Mr Slous described the moment that the Bluebird took to the water again on Loch Fad, leaving his team in an emotional state.

‘There was not a dry eye in the house – it was just beautiful,’ he said.

‘It is impressive when you see it on its trolley but to see it in the water is just incredible – there is nothing like it. It looks like a spaceship.

‘Whether you like fast boats, fast planes or fast cars, this thing is the holy grail.’

The former mechanic added that the team hoped to eventually take the Bluebird back up to high speeds.

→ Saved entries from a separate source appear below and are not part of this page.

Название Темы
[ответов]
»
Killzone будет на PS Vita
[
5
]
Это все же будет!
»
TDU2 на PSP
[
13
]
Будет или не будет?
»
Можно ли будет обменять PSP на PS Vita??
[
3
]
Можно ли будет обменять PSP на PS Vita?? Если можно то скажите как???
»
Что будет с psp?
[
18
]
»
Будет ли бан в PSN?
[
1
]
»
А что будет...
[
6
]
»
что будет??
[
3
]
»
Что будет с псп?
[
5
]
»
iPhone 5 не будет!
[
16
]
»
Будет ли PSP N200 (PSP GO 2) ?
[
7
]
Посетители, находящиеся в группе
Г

‘We are hoping to eventually take it to 150 mph on a three-mile course on Conniston Water,’ he said.

‘Once it gets over 70 mph there is not a lot stopping it as it is essentially riding on three knife edges.

‘150 mph might not sound like a lot in a car but on a boat that is really shifting. We do not want to go any faster than that.’

And Mr Slous is not the only Islander with strong connections to the Bluebird.

Billy Butlin, the entrepreneur behind Butlin’s holiday camps who retired to Jersey, used to provide the prize money for beating the world water speed record, which Bluebird broke seven times during the 1950s and 1960.

Mr Butlin, who was influential in establishing St John’s Recreation Centre, moved to Jersey in 1968 and lived in the Island until he passed away in 1980.

And the late Jersey collector David Gainsborough Roberts once owned the mangled steering wheel of the hydroplane, taken from the craft after it crashed.